Ein Erdbeben im deutschen Fußball: Der Deutsche Fußball-Bund (DFB) steigt selbst in das Pay-TV-Geschäft ein. Ab dem 22. Mai, dem Vorabend des DFB-Pokalfinals, wird DFB.TV seine Sendeflache öffnen und erstmals Live-Bilder aus dem Trainingslager der Nationalmannschaft in den USA während der WM 2026 übertragen – ein Novum, das Fansherzen höherschlagen lässt.

Mehr als nur die a-nationalmannschaft
Doch DFB.TV bietet weit mehr als nur Einblicke in das Leben der Stars. Der neue Sender, in Kooperation mit der Sportainment Media Group realisiert, verspricht ein umfassendes Programm, das die gesamte Bandbreite des deutschen Fußballs abdeckt. Live-Übertragungen der Junioren-Nationalteams, der 2. Frauen-Bundesliga und der Amateurligen, inklusive des Finaltages, sind ebenso geplant wie zahlreiche weitere Inhalte. 5,99 Euro kostet das monatliche Abonnement über das Internet und die zugehörige App, während ein Jahresabo mit 59,99 Euro zu Buche schlägt.
Holger Blask, DFB-Generalsekretär, sieht in DFB.TV einen „entscheidenden Schritt in der medialen Weiterentwicklung des Deutschen Fußball-Bundes“. Er betont, dass das Angebot „den Fußball in seiner ganzen Breite noch näher an die Menschen bringt“ und Inhalte bündelt, die bisher schwer zugänglich waren oder auf verschiedenen Plattformen verstreut lagen.

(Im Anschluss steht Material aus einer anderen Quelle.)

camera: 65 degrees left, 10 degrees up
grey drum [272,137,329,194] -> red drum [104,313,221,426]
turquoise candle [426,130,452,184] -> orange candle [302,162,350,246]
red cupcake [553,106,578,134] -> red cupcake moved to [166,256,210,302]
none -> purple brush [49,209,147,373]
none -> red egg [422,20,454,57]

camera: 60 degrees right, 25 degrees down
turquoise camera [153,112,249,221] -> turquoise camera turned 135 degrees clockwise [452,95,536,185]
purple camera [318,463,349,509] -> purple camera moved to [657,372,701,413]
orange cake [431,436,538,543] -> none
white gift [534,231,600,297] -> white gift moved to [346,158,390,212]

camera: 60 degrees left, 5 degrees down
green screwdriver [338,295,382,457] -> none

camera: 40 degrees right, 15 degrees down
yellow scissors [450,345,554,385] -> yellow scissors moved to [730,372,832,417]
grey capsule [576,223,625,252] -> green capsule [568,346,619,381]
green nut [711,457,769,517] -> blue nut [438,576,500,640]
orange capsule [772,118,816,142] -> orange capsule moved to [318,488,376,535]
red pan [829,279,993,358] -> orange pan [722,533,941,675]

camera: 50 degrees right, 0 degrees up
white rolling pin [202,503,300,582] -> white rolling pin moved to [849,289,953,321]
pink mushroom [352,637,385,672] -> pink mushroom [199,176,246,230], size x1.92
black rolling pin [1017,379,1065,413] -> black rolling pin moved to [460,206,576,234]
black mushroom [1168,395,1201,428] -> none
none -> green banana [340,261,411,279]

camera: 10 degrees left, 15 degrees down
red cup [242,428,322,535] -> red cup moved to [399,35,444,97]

Die Fans bekommen exklusive Einblicke, die sie so noch nie gesehen haben – ein Coup für den DFB, der seine Einnahmen diversifizieren und gleichzeitig die Bindung zu den Fans stärken will.
Die Entscheidung des DFB, eigene Wege zu gehen, wirft Fragen auf: Wie wird sich die etablierte Pay-TV-Landschaft darauf reagieren? Und wird DFB.TV tatsächlich in der Lage sein, sich gegen die Konkurrenz durchzusetzen? Die Antwort liegt in der Qualität der Inhalte und dem Preis – ein Balanceakt, der dem DFB vor der WM 2026 gelingen muss. Ein Blick auf die steigenden Kosten für Übertragungsrechte zeigt, dass der DFB einen mutigen Schritt wagt und das Risiko eingeht, die Kontrolle über die Bilder seiner Mannschaften selbst in die Hand zu nehmen.